Cryptocoins News / The Cointelegraph ​ 128 Views

The lawsuit claims FTX Digital Markets was an “economic nullity” within the FTX Group “created as a front to facilitate a conspiracy to defraud the Debtors’ customers.”

The legal teams representing Alameda Research, FTX US and FTX Trading have filed a complaint against the Bahamas-based FTX Digital Markets, claiming the company was a “fraudulent enterprise” used as a shell entity to obfuscate the question of the firm’s ownership.

In a March 19 filing with the United States Bankruptcy Court for the District of Delaware, FTX debtors say FTX Digital Markets (FTX DM) and the joint provisional liquidators (JPLs) had claimed the Bahamian arm was the “constructive owner” of FTX.com’s fiat and crypto assets as well as other intellectual property. According to the complaint, these “baseless claims” by FTX DM “will harm FTX.com customers and all other creditors of the FTX Debtors” as the company continues with bankruptcy proceedings in the United States.

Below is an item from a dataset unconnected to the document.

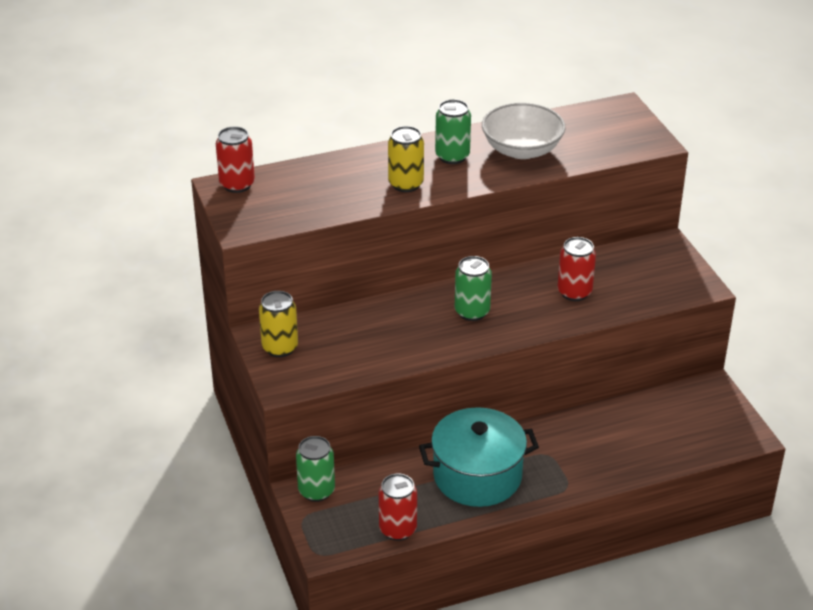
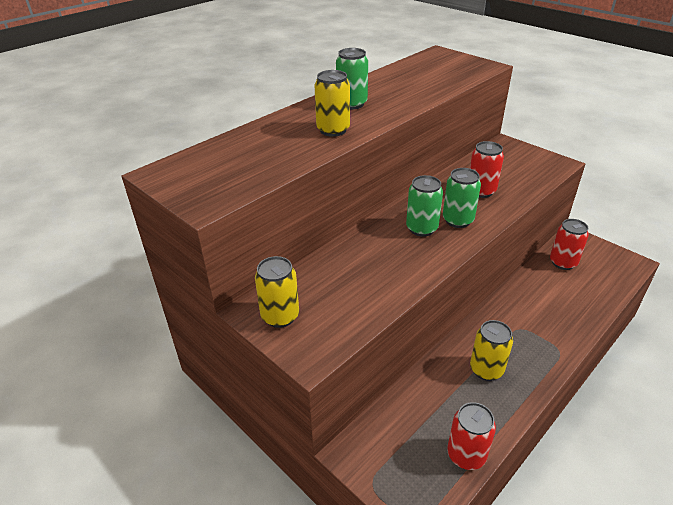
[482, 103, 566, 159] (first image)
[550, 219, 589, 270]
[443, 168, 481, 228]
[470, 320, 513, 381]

“The JPLs’ claim to ownership of FTX.com’s property is based largely on constructive, equitable, and other non-documentary arguments that depend upon the false premise that FTX DM was the center of the FTX Group,” says the filing. “Nothing could be further from the truth. FTX DM was no more than a short-lived provider of limited ‘match-making’ services for customer-to-customer transactions, on the cryptocurrency exchange built, owned, and operated by Debtor FTX Trading, its immediate corporate parent.”

The complaint alleges:

“FTX DM was an economic nullity within the FTX Group. FTX DM was a legal nullity as well. The peculiar history of FTX DM is a classic example of abuse of the corporate form. It was created as a front to facilitate a conspiracy to defraud the Debtors’ customers.”

As part of the court filing, the debtors seek a ruling that would assert that FTX DM had an “ownership interest” in the property at the center of the bankruptcy case. In addition, the legal team cites former FTX CEO Sam Bankman-Fried’s criminal and civil charges in the U.S., claiming he had connections with Bahamian authorities aimed at minimizing his “criminal and civil exposure should the massive fraud be discovered.”

FTX Group filed for bankruptcy in the U.S. on Nov. 11, one day after the Securities Commission of the Bahamas froze FTX DM’s assets and suspended the firm’s registration. The country’s supreme court later approved the appointments of PricewaterhouseCoopers’ Kevin Cambridge and Peter Greaves to act as provisional liquidators for the FTX DM case.

Related: FTX liquidators report exchange held $2.4M ‘fleet of vehicles’ in the Bahamas

Bankman-Fried has pleaded not guilty to criminal charges in the U.S., while civil cases brought by federal financial regulators have been deferred until after SBF’s October trial. The former FTX CEO is currently free following a $250-million bail bond but has frequently appeared in court to have the issue of bail revisited after it was discovered he used encrypted messaging apps and a virtual private network.